-- RECORDS FOR THE EXERCISE follows --
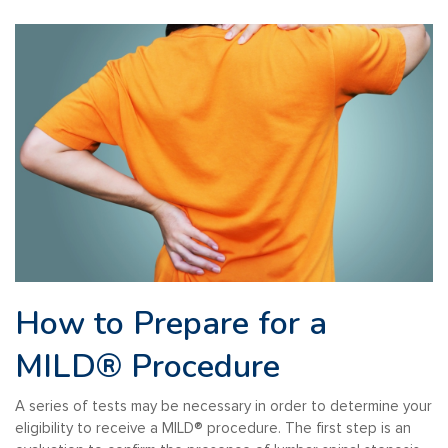
How to Prepare for a
MILD®
Procedure
A series of tests may be necessary in order to determine your
eligibility to receive a MILD
®️
procedure. The first step is an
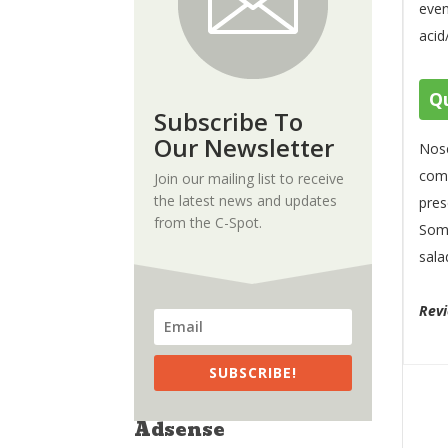
even
acid
Qu
Subscribe To
Our Newsletter
Nose
comp
Join our mailing list to receive
the latest news and updates
pres
from the C-Spot.
Some
sala
Rev
SUBSCRIBE!
Adsense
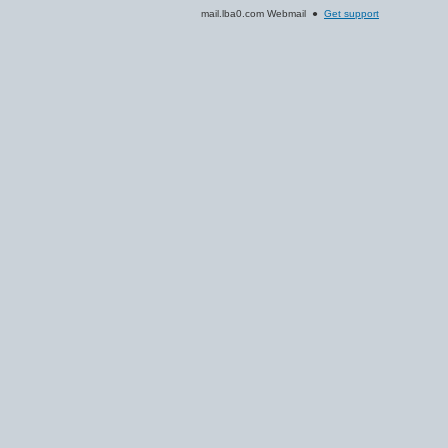
mail.lba0.com Webmail ●
Get support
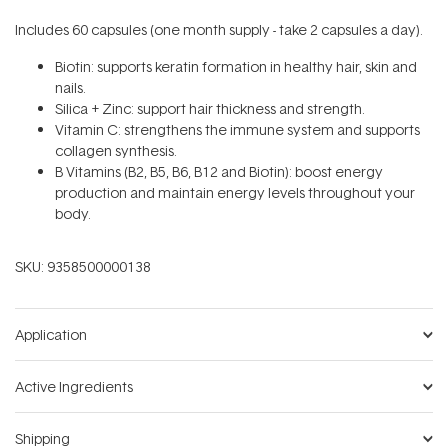
Includes 60 capsules (one month supply - take 2 capsules a day).
Biotin: supports keratin formation in healthy hair, skin and
nails.
Silica + Zinc: support hair thickness and strength.
Vitamin C: strengthens the immune system and supports
collagen synthesis.
B Vitamins (B2, B5, B6, B12 and Biotin): boost energy
production and maintain energy levels throughout your
body.
SKU:
9358500000138
Application
Active Ingredients
Shipping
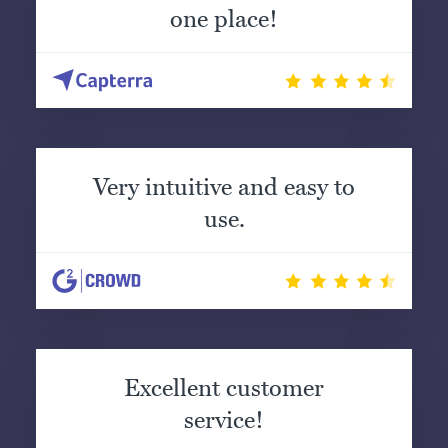
one place!
Very intuitive and easy to
use.
Excellent customer
service!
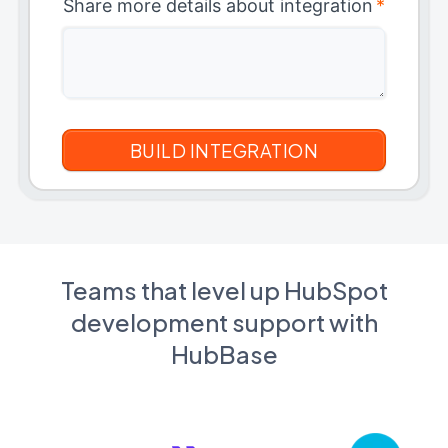
Share more details about integration
*
Teams that level up HubSpot
development support with
HubBase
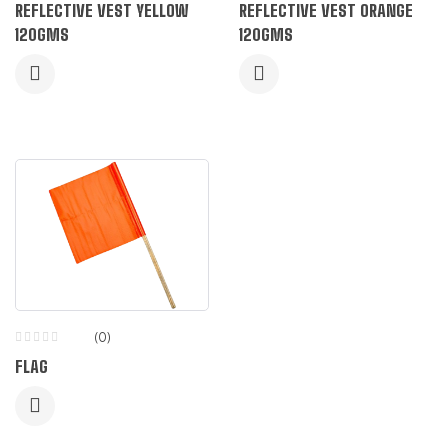
REFLECTIVE VEST YELLOW
REFLECTIVE VEST ORANGE
120GMS
120GMS
(0)
FLAG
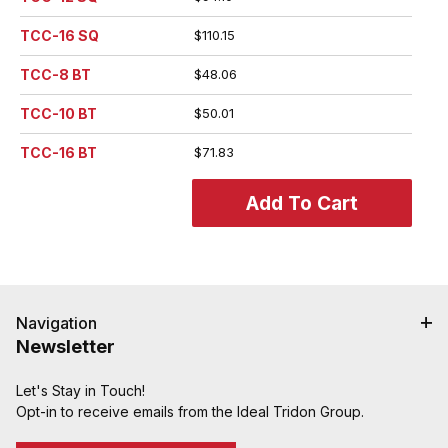
TCC-16 SQ
$110.15
TCC-8 BT
$48.06
TCC-10 BT
$50.01
TCC-16 BT
$71.83
Navigation
Newsletter
Let's Stay in Touch!
Opt-in to receive emails from the Ideal Tridon Group.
-- RECORDS FOR THE EXERCISE concluded --
DIRECTIONS FOR THIS TASK: Arrange every line of the listing above as a Markdown table with two columns, Row and Line. Number the rows in order, skip blank lines, and leave out the pictures.

RESULT OF THE TASK:
| Row | Line |
|---|---|
| 1 | How to Prepare for a |
| 2 | MILD® |
| 3 | Procedure |
| 4 | A series of tests may be necessary in order to determine your |
| 5 | eligibility to receive a MILD |
| 6 | ®️ |
| 7 | procedure. The first step is an |
| 8 | even |
| 9 | acid |
| 10 | Qu |
| 11 | Subscribe To |
| 12 | Our Newsletter |
| 13 | Nose |
| 14 | comp |
| 15 | Join our mailing list to receive |
| 16 | the latest news and updates |
| 17 | pres |
| 18 | from the C-Spot. |
| 19 | Some |
| 20 | sala |
| 21 | Rev |
| 22 | SUBSCRIBE! |
| 23 | Adsense |
| 24 | mail.lba0.com Webmail ● |
| 25 | Get support |
| 26 | Includes 60 capsules (one month supply - take 2 capsules a day). |
| 27 | Biotin: supports keratin formation in healthy hair, skin and |
| 28 | nails. |
| 29 | Silica + Zinc: support hair thickness and strength. |
| 30 | Vitamin C: strengthens the immune system and supports |
| 31 | collagen synthesis. |
| 32 | B Vitamins (B2, B5, B6, B12 and Biotin): boost energy |
| 33 | production and maintain energy levels throughout your |
| 34 | body. |
| 35 | SKU: |
| 36 | 9358500000138 |
| 37 | Application |
| 38 | Active Ingredients |
| 39 | Shipping |
| 40 | one place! |
| 41 | Very intuitive and easy to |
| 42 | use. |
| 43 | Excellent customer |
| 44 | service! |
| 45 | Share more details about integration |
| 46 | * |
| 47 | Teams that level up HubSpot |
| 48 | development support with |
| 49 | HubBase |
| 50 | REFLECTIVE VEST YELLOW |
| 51 | REFLECTIVE VEST ORANGE |
| 52 | 120GMS |
| 53 | 120GMS |
| 54 | (0) |
| 55 | FLAG |
| 56 | TCC-16 SQ |
| 57 | $110.15 |
| 58 | TCC-8 BT |
| 59 | $48.06 |
| 60 | TCC-10 BT |
| 61 | $50.01 |
| 62 | TCC-16 BT |
| 63 | $71.83 |
| 64 | Navigation |
| 65 | Newsletter |
| 66 | Let's Stay in Touch! |
| 67 | Opt-in to receive emails from the Ideal Tridon Group. |